Beside her, Pete looked as though he wanted to object, but he just pressed his lips together and rolled his eyes to the rusty ceiling.
Plumtree’s eyebrows went up. “No, there’s not.” She raised Plumtree’s hands and flexed them in front of her face. “I’m…out now!…and bound for the god, bound for the sea; and I’ll take my baby’s ghost with me, at least, dry dust though she is. Lord, I did think we’d have to spend eternity in that box. I ran out of thoughts after only a few hours, I believe, and even my dreams were just of being in the box. The memories of her that I kept, defiantly kept, were just black dust after all. Nothing but soot. I should have known.” The eyebrows went up even further when she looked down at the soaked leather jacket and jeans she was wearing. “I’m…grateful to this person for a little interval time in which to breathe fresh air.”
Hardly very fresh, thought Cochran. He yawned from sheer nervousness, anxious to have Cody back on again.
“What,” asked Mrs. Winchester as Cody’s body seemed to brace itself, “is the date, today?”
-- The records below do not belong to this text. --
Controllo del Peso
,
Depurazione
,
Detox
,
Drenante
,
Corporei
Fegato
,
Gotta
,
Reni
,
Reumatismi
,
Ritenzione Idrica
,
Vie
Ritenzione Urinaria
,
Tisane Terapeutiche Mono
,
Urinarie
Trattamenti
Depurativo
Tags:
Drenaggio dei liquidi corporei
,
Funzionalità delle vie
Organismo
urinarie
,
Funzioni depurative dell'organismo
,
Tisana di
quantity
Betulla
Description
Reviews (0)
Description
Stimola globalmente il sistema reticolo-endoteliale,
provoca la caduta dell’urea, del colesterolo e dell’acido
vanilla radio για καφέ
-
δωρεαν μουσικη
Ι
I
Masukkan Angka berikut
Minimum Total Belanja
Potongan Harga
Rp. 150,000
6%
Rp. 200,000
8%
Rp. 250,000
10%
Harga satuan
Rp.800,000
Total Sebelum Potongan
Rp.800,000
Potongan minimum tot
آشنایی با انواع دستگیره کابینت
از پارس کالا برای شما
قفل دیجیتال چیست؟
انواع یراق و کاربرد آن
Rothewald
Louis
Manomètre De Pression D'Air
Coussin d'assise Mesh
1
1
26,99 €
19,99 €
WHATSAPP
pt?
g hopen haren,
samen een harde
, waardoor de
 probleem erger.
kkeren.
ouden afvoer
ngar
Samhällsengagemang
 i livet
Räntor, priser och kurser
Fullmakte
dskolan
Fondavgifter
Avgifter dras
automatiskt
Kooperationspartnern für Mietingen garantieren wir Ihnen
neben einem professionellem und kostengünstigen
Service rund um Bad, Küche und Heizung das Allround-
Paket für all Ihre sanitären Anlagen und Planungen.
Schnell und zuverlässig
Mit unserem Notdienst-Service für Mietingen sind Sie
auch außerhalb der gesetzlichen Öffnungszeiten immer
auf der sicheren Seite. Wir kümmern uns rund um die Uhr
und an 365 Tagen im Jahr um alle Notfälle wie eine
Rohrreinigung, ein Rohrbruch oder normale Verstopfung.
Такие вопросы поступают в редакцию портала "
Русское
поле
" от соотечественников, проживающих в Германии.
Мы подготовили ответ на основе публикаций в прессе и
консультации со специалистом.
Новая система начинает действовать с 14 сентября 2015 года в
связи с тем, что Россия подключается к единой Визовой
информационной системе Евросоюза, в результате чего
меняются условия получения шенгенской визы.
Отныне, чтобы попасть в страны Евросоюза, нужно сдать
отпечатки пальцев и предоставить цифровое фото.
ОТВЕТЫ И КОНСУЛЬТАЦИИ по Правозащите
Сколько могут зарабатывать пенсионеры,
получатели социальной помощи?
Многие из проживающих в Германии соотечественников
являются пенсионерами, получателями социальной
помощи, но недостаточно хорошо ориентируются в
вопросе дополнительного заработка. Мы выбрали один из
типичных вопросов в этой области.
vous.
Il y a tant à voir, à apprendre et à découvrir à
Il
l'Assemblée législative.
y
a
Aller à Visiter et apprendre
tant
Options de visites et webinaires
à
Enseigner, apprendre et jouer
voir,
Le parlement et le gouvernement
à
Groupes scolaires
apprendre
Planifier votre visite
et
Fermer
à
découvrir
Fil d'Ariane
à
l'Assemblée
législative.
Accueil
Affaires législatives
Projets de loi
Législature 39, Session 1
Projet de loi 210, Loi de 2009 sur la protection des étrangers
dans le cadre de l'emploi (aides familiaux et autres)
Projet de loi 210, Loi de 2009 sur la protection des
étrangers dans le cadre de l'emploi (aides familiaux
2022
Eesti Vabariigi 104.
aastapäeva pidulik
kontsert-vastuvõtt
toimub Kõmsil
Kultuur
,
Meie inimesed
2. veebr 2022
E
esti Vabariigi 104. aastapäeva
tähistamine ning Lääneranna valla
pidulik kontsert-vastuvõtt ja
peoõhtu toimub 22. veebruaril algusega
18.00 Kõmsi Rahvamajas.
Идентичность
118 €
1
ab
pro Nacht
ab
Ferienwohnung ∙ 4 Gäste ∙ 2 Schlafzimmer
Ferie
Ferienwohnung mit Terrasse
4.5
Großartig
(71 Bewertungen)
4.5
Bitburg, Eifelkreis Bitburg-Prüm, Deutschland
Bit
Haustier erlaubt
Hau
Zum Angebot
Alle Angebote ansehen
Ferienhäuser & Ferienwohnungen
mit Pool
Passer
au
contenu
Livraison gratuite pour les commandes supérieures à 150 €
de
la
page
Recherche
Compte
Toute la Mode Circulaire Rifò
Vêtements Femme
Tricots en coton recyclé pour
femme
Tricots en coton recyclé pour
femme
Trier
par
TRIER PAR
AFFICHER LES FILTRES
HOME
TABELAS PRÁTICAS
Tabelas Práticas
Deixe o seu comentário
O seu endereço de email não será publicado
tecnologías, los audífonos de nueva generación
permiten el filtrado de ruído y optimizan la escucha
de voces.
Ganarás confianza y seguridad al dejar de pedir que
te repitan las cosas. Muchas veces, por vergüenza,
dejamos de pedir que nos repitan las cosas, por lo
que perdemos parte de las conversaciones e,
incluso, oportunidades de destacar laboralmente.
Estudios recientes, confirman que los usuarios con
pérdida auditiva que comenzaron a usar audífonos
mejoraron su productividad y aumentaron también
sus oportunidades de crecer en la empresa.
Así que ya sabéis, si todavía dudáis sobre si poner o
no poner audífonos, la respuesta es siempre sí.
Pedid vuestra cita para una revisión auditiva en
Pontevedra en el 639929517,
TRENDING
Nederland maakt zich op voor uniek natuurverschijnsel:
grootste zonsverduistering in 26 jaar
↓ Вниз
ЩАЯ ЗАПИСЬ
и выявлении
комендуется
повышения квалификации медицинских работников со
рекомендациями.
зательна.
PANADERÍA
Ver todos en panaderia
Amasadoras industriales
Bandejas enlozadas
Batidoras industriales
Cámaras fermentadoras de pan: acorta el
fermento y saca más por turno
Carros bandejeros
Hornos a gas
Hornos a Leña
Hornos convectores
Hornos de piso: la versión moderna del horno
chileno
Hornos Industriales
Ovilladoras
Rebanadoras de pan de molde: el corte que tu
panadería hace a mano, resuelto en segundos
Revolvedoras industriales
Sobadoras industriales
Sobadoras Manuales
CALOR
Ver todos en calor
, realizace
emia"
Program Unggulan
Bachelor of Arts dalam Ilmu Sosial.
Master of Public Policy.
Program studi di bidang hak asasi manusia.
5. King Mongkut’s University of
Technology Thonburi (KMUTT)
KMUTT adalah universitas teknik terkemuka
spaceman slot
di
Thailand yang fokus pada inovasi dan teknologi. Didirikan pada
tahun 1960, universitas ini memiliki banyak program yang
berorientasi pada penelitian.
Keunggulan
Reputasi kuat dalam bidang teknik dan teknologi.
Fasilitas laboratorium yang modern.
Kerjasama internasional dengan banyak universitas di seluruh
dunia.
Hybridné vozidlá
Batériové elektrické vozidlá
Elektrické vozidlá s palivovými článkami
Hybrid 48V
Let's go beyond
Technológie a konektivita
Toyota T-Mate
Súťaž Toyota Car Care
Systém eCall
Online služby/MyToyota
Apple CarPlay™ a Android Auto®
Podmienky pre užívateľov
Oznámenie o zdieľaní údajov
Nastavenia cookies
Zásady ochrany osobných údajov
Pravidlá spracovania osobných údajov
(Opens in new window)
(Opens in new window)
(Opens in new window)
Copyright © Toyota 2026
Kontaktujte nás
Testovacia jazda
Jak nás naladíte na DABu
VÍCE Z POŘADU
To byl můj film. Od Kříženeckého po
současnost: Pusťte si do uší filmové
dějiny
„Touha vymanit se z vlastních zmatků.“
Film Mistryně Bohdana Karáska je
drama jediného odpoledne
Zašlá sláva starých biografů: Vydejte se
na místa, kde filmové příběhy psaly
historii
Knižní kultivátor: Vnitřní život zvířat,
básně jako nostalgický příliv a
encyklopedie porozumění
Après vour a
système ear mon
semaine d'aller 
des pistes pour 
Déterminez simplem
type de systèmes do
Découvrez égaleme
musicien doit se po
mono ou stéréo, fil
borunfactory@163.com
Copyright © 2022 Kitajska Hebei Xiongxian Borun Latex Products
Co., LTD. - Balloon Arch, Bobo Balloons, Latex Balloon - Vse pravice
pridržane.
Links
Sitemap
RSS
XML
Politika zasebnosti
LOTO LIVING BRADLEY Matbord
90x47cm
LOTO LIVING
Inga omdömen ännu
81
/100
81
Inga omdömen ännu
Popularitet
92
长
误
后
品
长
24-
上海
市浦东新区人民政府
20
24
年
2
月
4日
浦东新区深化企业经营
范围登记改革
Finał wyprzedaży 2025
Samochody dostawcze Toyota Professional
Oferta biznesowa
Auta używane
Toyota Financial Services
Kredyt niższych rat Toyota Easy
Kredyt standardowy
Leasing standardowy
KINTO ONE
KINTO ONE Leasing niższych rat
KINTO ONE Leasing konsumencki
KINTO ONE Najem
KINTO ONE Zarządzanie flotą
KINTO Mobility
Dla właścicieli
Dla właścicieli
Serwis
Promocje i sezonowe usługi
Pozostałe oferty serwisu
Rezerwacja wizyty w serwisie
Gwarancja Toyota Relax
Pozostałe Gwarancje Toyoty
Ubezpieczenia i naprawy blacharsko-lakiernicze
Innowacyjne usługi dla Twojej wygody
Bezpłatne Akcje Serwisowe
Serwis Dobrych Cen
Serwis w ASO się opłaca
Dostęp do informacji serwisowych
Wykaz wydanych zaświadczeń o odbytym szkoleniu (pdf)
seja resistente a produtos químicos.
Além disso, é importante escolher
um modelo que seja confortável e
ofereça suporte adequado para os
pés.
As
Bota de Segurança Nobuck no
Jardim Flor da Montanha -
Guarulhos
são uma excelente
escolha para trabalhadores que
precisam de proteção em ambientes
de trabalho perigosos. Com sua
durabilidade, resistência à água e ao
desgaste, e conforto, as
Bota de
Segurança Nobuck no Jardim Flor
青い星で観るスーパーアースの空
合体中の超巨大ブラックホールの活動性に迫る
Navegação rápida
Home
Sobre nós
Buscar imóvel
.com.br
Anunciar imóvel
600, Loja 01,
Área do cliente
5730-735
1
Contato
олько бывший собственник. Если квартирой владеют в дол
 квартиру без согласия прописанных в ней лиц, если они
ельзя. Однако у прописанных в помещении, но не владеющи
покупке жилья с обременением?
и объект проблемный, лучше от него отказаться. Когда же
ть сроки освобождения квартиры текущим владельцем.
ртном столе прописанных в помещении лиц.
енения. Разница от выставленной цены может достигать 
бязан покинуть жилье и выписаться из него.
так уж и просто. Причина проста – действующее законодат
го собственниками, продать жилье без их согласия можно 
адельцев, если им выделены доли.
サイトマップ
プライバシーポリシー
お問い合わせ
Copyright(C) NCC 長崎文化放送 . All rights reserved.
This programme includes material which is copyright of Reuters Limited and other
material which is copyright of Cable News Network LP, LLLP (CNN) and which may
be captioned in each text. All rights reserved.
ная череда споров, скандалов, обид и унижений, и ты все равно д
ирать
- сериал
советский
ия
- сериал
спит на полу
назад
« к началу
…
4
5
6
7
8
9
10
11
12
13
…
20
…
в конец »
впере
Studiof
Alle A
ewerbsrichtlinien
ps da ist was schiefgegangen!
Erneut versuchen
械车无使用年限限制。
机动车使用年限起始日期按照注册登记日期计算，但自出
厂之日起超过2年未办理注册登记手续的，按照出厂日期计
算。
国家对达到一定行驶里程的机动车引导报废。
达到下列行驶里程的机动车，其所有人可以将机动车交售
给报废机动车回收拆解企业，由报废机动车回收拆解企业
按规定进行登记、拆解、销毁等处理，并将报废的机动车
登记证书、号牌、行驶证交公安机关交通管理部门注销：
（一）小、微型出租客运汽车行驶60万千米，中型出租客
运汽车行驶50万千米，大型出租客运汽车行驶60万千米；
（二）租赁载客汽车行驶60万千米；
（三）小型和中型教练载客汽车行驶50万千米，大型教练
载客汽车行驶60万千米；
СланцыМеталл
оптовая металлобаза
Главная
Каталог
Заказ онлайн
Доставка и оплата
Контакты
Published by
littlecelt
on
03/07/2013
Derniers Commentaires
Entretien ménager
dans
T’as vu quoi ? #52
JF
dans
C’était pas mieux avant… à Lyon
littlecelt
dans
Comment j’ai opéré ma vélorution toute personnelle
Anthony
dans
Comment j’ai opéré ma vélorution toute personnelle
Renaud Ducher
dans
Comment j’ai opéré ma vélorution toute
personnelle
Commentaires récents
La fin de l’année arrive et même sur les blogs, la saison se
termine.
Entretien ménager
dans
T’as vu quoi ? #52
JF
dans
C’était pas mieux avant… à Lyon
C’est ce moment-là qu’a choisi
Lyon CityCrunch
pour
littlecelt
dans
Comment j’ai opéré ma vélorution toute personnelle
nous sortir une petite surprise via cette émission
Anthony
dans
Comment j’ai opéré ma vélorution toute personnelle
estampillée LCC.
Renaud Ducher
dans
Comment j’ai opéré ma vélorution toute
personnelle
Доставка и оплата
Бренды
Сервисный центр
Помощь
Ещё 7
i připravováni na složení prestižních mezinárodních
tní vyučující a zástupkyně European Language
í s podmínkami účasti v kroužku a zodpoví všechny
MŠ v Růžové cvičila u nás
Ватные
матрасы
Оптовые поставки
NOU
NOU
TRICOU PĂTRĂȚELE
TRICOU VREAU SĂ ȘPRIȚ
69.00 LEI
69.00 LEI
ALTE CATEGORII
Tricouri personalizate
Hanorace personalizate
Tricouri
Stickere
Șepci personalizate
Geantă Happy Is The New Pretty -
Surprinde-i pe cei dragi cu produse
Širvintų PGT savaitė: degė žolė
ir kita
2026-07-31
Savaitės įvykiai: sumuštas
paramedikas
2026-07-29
“Monday the thirtieth of January,” said Pete, “uh, 1995.”
The news appeared to alarm Mrs. Winchester, and Cochran thought it was learning what day of the month it currently was, rather than that seventy-odd years had passed since her death, that had upset her. “When is the Chinese New Year?” she asked quickly.
“Tomorrow,” Cochran told her. “The Year of the Pig.”